Copy every line of the data in which the word "middle" occurs.

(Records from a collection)
-*-*-

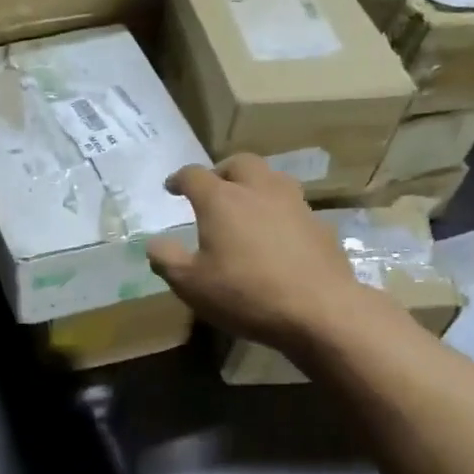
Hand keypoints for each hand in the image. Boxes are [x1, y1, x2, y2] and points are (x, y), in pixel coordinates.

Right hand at [147, 155, 400, 352]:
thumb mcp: (190, 284)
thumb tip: (154, 243)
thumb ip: (166, 259)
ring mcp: (294, 205)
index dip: (178, 179)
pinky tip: (277, 236)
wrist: (319, 310)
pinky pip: (294, 207)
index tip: (171, 188)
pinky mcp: (319, 225)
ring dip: (255, 185)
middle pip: (239, 162)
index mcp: (221, 199)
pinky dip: (279, 212)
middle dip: (222, 170)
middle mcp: (258, 190)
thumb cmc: (245, 293)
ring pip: (272, 178)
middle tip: (213, 189)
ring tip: (247, 206)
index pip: (194, 175)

-*-*-

-- Answer to this problem --
middle pip: (239, 162)
middle dip: (222, 170)
middle mcp: (258, 190)
middle tip: (213, 189)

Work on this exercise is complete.